━━━━━ FRAGMENTO SELECCIONADO
RECUERDOS: LA
ESCUELA Y EL COLEGIO
Empecé
a ir a la escuela a los 6 años, que era la edad a la que comenzaban
a ir entonces los niños. Mi primera escuela fue la escuela de
Nuestra Señora del Carmen, de la que era maestro Don Emiliano
Bernabé. Era un maestro grande, imponente. Tenía una nariz
redondeada que me llamaba mucho la atención.
En
la escuela, que era una sala muy grande, estábamos los niños de
todas las edades, desde los 6 años hasta los 12 ó 14 de los
mayores. Este es el edificio tal como estaba
en el 2023.
Cuando yo iba sólo tenía una planta. Las ventanas y la puerta están
en el mismo lugar que cuando era mi escuela.
Nada
más entrar nos acercábamos a su mesa y soltábamos un saludo que
era como una retahíla, pues tanto las preguntas como las respuestas
las hacíamos nosotros
¡Buenos
días D. Emiliano! ¿Está usted bien? (pregunta
mía)
Yo
bien, muchas gracias. (respuesta
de D. Emiliano)
━━━━━━━━━━
━━━━━ LÍNEAS DE DATOS
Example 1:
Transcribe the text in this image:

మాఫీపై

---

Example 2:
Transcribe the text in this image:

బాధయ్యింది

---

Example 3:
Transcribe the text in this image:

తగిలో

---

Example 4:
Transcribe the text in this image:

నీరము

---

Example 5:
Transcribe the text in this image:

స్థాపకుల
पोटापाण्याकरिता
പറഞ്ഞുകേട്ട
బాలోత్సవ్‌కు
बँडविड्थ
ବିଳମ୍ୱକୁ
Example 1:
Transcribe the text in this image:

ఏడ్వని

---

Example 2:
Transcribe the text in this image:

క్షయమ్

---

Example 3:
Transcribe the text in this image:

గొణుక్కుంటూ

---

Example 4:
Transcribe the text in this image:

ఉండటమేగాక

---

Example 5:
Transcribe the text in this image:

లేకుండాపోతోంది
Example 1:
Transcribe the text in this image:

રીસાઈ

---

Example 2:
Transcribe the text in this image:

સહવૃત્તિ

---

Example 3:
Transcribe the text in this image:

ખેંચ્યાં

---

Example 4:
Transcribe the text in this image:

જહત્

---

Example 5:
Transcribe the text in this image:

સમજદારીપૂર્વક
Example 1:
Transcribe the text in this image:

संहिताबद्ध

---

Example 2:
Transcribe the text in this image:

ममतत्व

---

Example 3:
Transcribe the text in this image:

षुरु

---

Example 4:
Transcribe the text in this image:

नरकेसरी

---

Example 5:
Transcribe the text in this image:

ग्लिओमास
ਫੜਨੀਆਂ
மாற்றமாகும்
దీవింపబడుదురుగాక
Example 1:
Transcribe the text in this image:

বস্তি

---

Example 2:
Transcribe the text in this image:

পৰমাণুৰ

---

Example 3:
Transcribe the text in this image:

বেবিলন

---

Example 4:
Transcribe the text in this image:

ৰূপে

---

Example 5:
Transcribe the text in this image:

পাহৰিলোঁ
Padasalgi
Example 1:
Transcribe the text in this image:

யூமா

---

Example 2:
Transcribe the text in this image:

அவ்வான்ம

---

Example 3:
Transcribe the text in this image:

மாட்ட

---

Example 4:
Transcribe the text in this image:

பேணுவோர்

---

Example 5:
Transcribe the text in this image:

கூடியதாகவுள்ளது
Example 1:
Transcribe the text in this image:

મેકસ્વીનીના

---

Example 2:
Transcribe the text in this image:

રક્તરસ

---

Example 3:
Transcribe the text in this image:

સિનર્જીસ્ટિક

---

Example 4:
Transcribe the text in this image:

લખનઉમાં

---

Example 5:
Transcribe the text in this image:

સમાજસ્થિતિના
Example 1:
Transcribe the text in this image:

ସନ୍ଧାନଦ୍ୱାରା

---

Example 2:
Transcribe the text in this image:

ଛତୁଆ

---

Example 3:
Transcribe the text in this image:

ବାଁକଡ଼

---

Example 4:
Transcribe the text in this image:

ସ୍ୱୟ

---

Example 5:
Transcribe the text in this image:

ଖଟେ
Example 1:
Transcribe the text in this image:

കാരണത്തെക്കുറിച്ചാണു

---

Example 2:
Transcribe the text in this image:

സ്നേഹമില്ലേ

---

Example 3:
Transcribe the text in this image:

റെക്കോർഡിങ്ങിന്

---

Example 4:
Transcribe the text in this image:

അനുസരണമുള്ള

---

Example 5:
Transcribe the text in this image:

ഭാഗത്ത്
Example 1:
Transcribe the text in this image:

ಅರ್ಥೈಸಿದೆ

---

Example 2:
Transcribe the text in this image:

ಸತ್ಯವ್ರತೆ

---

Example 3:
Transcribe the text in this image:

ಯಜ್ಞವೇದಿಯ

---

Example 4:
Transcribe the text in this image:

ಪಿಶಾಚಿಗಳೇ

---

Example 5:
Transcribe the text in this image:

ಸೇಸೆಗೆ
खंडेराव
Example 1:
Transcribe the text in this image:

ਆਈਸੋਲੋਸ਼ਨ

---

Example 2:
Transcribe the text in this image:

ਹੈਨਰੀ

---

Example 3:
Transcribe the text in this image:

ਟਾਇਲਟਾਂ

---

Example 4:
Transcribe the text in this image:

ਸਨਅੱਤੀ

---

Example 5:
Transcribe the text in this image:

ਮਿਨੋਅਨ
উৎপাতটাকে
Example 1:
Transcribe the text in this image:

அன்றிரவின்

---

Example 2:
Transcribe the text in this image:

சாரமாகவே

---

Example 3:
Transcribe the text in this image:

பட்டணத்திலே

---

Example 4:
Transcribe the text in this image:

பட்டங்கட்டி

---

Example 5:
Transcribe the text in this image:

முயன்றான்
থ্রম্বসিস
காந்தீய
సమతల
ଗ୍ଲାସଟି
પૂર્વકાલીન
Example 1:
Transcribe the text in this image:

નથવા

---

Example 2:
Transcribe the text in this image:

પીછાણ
━━━━━━━━━━
ENUNCIADO
Reproduce literalmente el pasaje de los recuerdos escolares comprendido entre "Cuando yo iba" y "de D. Emiliano)", ambos incluidos.

RESPUESTA
Cuando yo iba sólo tenía una planta. Las ventanas y la puerta están
en el mismo lugar que cuando era mi escuela.
Nada
más entrar nos acercábamos a su mesa y soltábamos un saludo que
era como una retahíla, pues tanto las preguntas como las respuestas
las hacíamos nosotros
¡Buenos
días D. Emiliano! ¿Está usted bien? (pregunta
mía)
Yo
bien, muchas gracias. (respuesta
de D. Emiliano)